What to expect.
Prior to your first visit with us, please be sure to bring your current eyeglasses or contact lenses (please bring your lens case and solution so you can remove your lenses if required), a list of the medications you are taking, as well as your Health Card. Depending on your specific needs, your initial visit will last approximately one to two hours. During this first visit, we will record your medical history and information, and perform all of the tests we need to get a complete picture of your ocular health. After our tests, we will discuss the results with you, as well as how treatments should proceed.
Please note that these tests may require us to dilate your pupils, which will make your eyes sensitive to light, and will distort your vision slightly. These effects are normal, and usually subside after a few hours after the appointment. You should plan to bring something to shield the sun from your eyes after your appointment, such as sunglasses. Many of our patients also bring someone to drive them home.
How Medicard Works?
Halifax Eye Institute is pleased to offer our patients financing through iFinance Canada’s Medicard.
- No down payment
- No collateral
- High approval
- Competitive interest rates
- No early payment penalty
Applying for financing is as simple as filling out the online application.
You can request financing for a portion or Medicard will finance the complete procedure or purchase.
Most client’s applications are quickly approved for funding – in fact, financing can be approved while you are at your doctor or service provider’s office!

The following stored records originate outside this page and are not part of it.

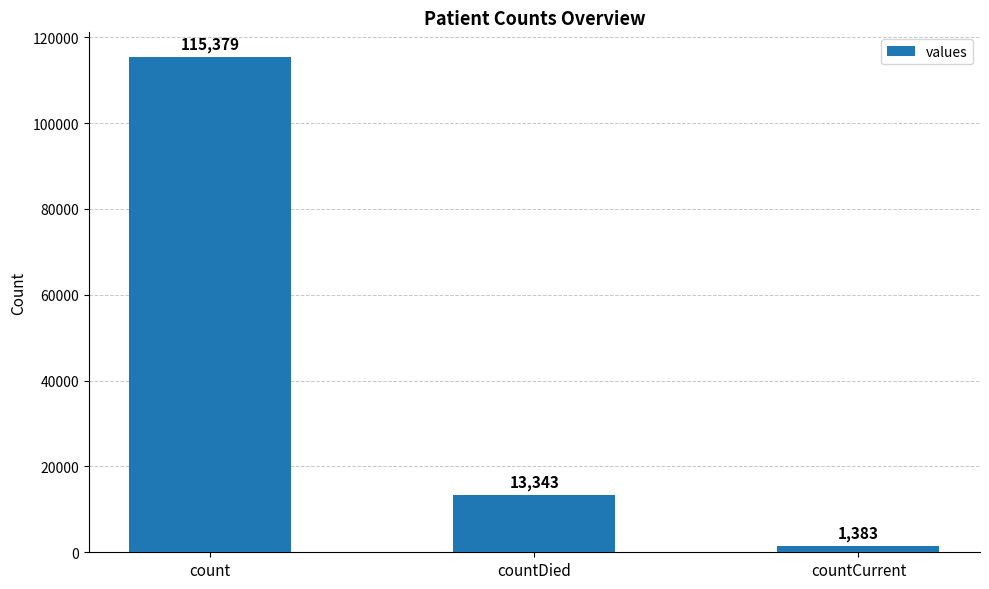

Is it true that the value at countDied is 13343?

True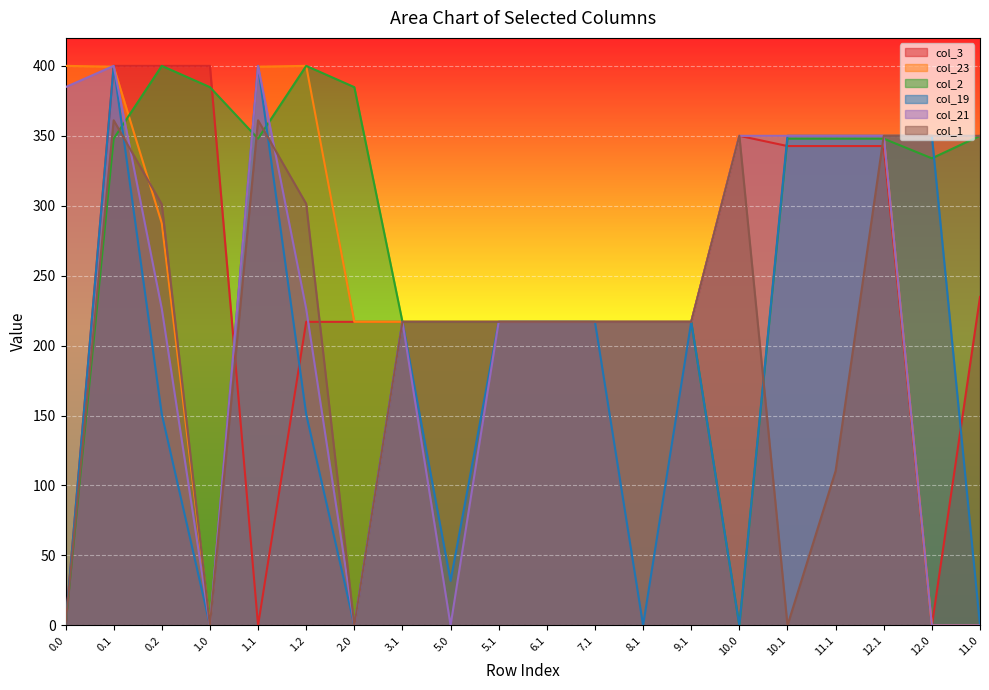

Reading left to right, extract all data points from this chart.

col_3: 0.0=0.0	0.1=400.0	0.2=400.0	1.0=400.0	1.1=0.0	1.2=217.0	2.0=217.0	3.1=217.0	5.0=217.0	5.1=217.0	6.1=217.0	7.1=217.0	8.1=217.0	9.1=217.0	10.0=350.0	10.1=342.7	11.1=342.7	12.1=342.7	12.0=0.0	11.0=234.8
col_23: 0.0=400.0	0.1=399.4	0.2=287.5	1.0=0.0	1.1=399.4	1.2=400.0	2.0=217.0	3.1=217.0	5.0=217.0	5.1=217.0	6.1=217.0	7.1=217.0	8.1=217.0	9.1=217.0	10.0=350.0	10.1=350.0	11.1=350.0	12.1=350.0	12.0=0.0	11.0=0.0
col_2: 0.0=0.0	0.1=347.9	0.2=400.0	1.0=384.8	1.1=347.9	1.2=400.0	2.0=384.8	3.1=217.0	5.0=217.0	5.1=217.0	6.1=217.0	7.1=217.0	8.1=217.0	9.1=217.0	10.0=0.0	10.1=347.9	11.1=347.9	12.1=347.9	12.0=333.9	11.0=350.0
col_19: 0.0=0.0	0.1=400.0	0.2=151.0	1.0=0.0	1.1=400.0	1.2=151.0	2.0=0.0	3.1=217.0	5.0=31.8	5.1=217.0	6.1=217.0	7.1=217.0	8.1=0.0	9.1=217.0	10.0=0.0	10.1=350.0	11.1=350.0	12.1=350.0	12.0=350.0	11.0=0.0
col_21: 0.0=384.8	0.1=400.0	0.2=226.4	1.0=0.0	1.1=400.0	1.2=226.4	2.0=0.0	3.1=217.0	5.0=0.0	5.1=217.0	6.1=217.0	7.1=217.0	8.1=217.0	9.1=217.0	10.0=350.0	10.1=350.0	11.1=350.0	12.1=350.0	12.0=0.0	11.0=0.0
col_1: 0.0=0.0	0.1=361.1	0.2=301.0	1.0=0.0	1.1=361.1	1.2=301.4	2.0=0.0	3.1=217.0	5.0=217.0	5.1=217.0	6.1=217.0	7.1=217.0	8.1=217.0	9.1=217.0	10.0=350.0	10.1=0.0	11.1=110.4	12.1=350.0	12.0=350.0	11.0=350.0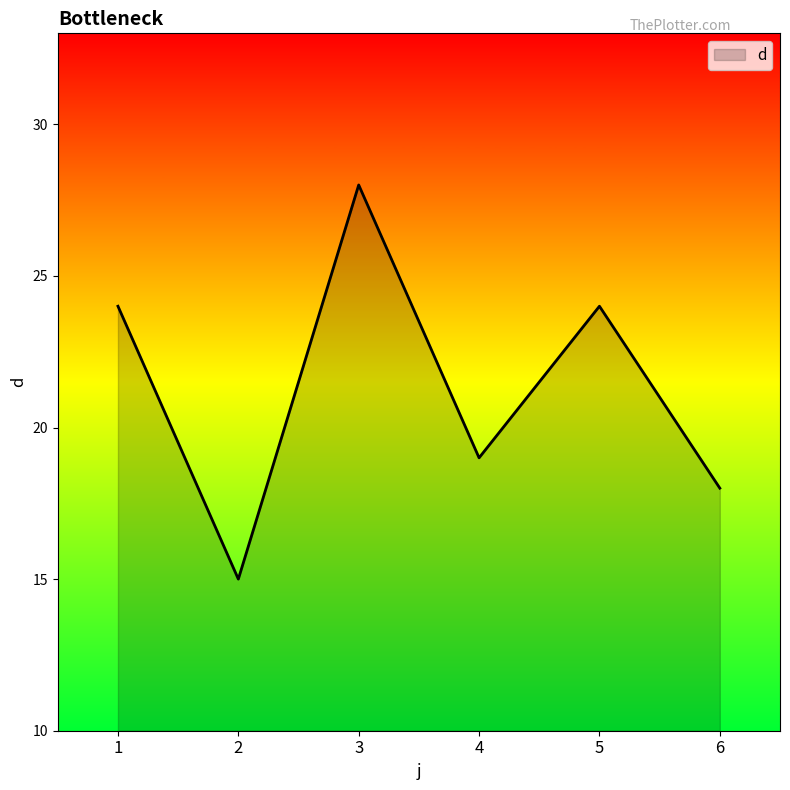

What is the smallest value displayed?

15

Medicard’s professional and experienced staff is committed to helping patients obtain financing for the treatments or products they want.
Ophthalmologist versus Optometrists
How they differ.
Ophthalmologists are medical doctors who specialize in eye and vision care. Following four years of premedical college, four years of medical school and a yearlong internship, an ophthalmologist will spend three years in a residency ophthalmology program. An ophthalmologist will complete special training in all facets of eye care, including prevention, diagnosis and medical and surgical treatment of eye conditions and diseases. Ophthalmologists also have the choice of sub-specializing in a specific area of eye care, which will require an additional year or two of training. Some subspecialty fields include glaucoma, retina and plastic surgery.
An optometrist is a Doctor of Optometry (O.D). They first must complete their undergraduate studies before being specifically educated and trained at a four year accredited optometry college. They do not attend medical school. An optometrist is licensed to provide primary eye care services including the examination, diagnosis and treatment of visual conditions, and the ability to prescribe glasses, contact lenses and medications. Although they may also diagnose common eye conditions such as cataracts and glaucoma, they are not licensed to perform surgical eye treatment procedures.
Diet & Lifestyle
Your eyes, just like any other organ, require plenty of nutrients to function well. Be especially mindful of getting plenty of Vitamin A, minerals like zinc, and antioxidants in your diet for proper eye care.
Exercising, eating healthfully, not smoking and maintaining an ideal body weight could help keep Age Related Macular Degeneration, at condition that can lead to blindness, at bay.
Remember that eyeglasses are not an adequate guard against debris and chemicals – use proper safety glasses, safety goggles or face shields.